§ **WHAT THE TASK ASKS**
Rewrite the rows from the line with "Follow each photo" to the line with "0.104511, 0.630382, 0.294869]]", changing "pose line" to "extrinsics line" and keeping everything else the same. Leave the pictures out of your answer.

§ **DATA EXCERPTS**

=-=-=

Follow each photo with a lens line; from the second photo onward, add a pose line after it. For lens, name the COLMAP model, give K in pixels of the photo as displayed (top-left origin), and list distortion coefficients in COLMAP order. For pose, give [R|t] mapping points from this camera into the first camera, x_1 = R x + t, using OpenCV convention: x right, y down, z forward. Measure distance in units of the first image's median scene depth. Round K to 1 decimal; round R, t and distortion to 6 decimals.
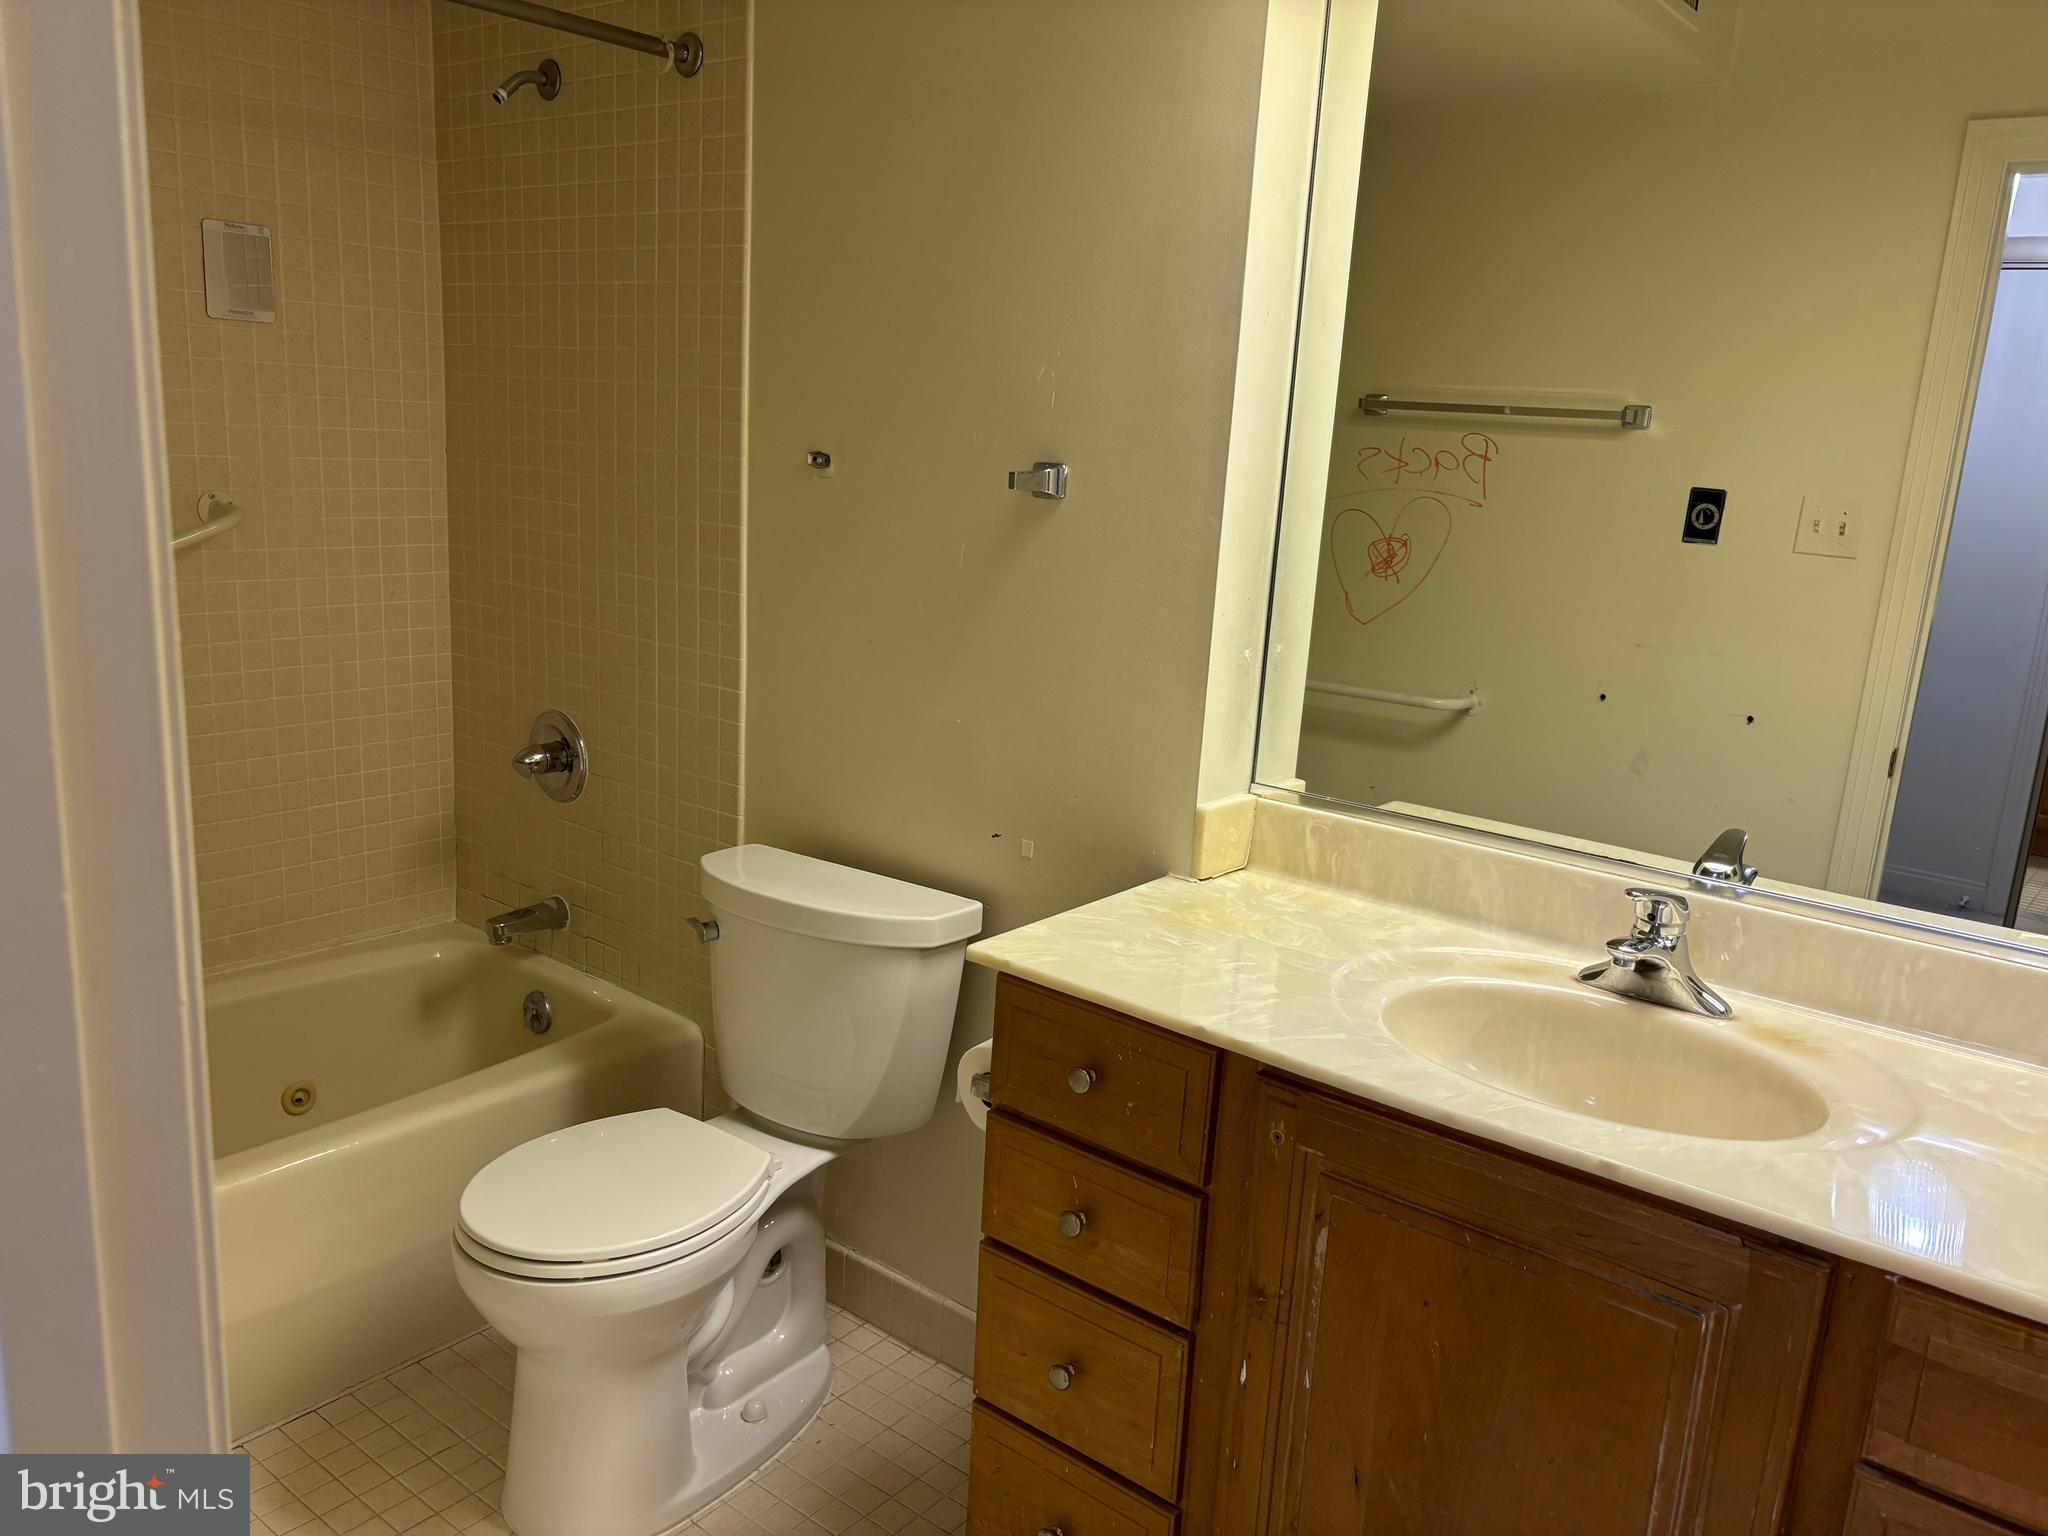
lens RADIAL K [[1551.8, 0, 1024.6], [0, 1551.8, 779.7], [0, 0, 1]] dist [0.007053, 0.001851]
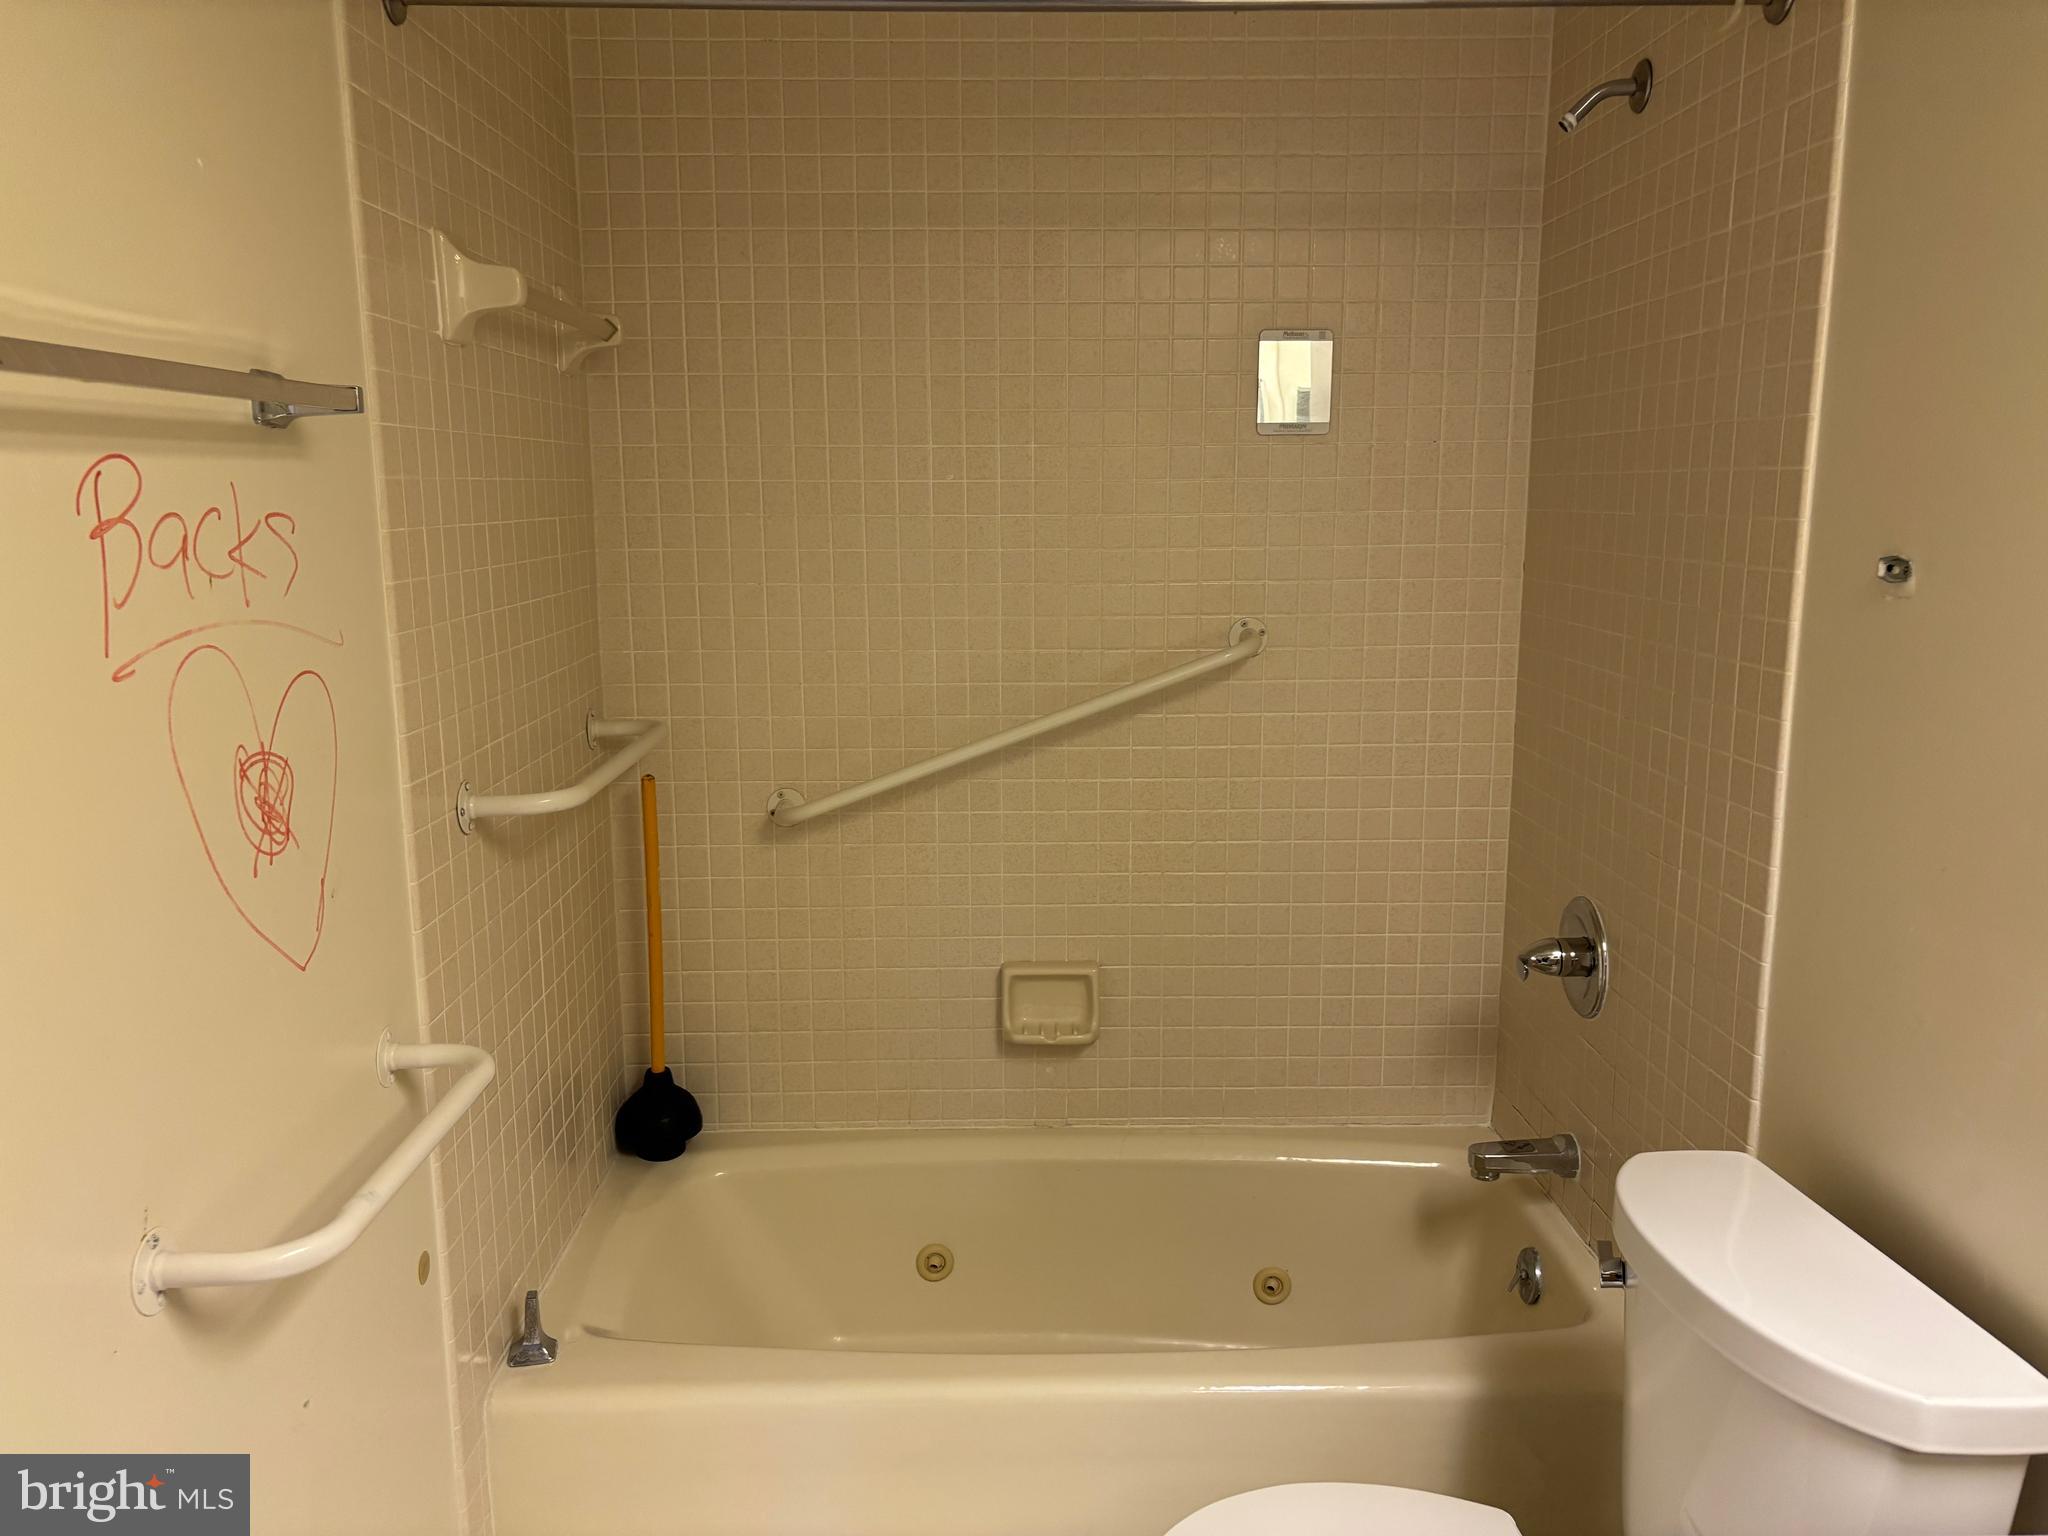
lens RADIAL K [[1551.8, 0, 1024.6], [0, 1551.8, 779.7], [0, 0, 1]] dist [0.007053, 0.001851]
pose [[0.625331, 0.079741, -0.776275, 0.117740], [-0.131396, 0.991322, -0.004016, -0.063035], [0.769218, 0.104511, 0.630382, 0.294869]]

=-=-=

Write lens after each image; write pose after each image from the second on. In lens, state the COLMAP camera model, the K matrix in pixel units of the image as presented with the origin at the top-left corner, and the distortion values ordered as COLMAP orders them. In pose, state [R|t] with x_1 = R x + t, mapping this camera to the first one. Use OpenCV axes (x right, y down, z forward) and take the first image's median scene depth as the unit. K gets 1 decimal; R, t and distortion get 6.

=-=-=

§ **ANSWER FOR THIS EXERCISE**
Follow each photo with a lens line; from the second photo onward, add a extrinsics line after it. For lens, name the COLMAP model, give K in pixels of the photo as displayed (top-left origin), and list distortion coefficients in COLMAP order. For pose, give [R|t] mapping points from this camera into the first camera, x_1 = R x + t, using OpenCV convention: x right, y down, z forward. Measure distance in units of the first image's median scene depth. Round K to 1 decimal; round R, t and distortion to 6 decimals.
lens RADIAL K [[1551.8, 0, 1024.6], [0, 1551.8, 779.7], [0, 0, 1]] dist [0.007053, 0.001851]
lens RADIAL K [[1551.8, 0, 1024.6], [0, 1551.8, 779.7], [0, 0, 1]] dist [0.007053, 0.001851]
pose [[0.625331, 0.079741, -0.776275, 0.117740], [-0.131396, 0.991322, -0.004016, -0.063035], [0.769218, 0.104511, 0.630382, 0.294869]]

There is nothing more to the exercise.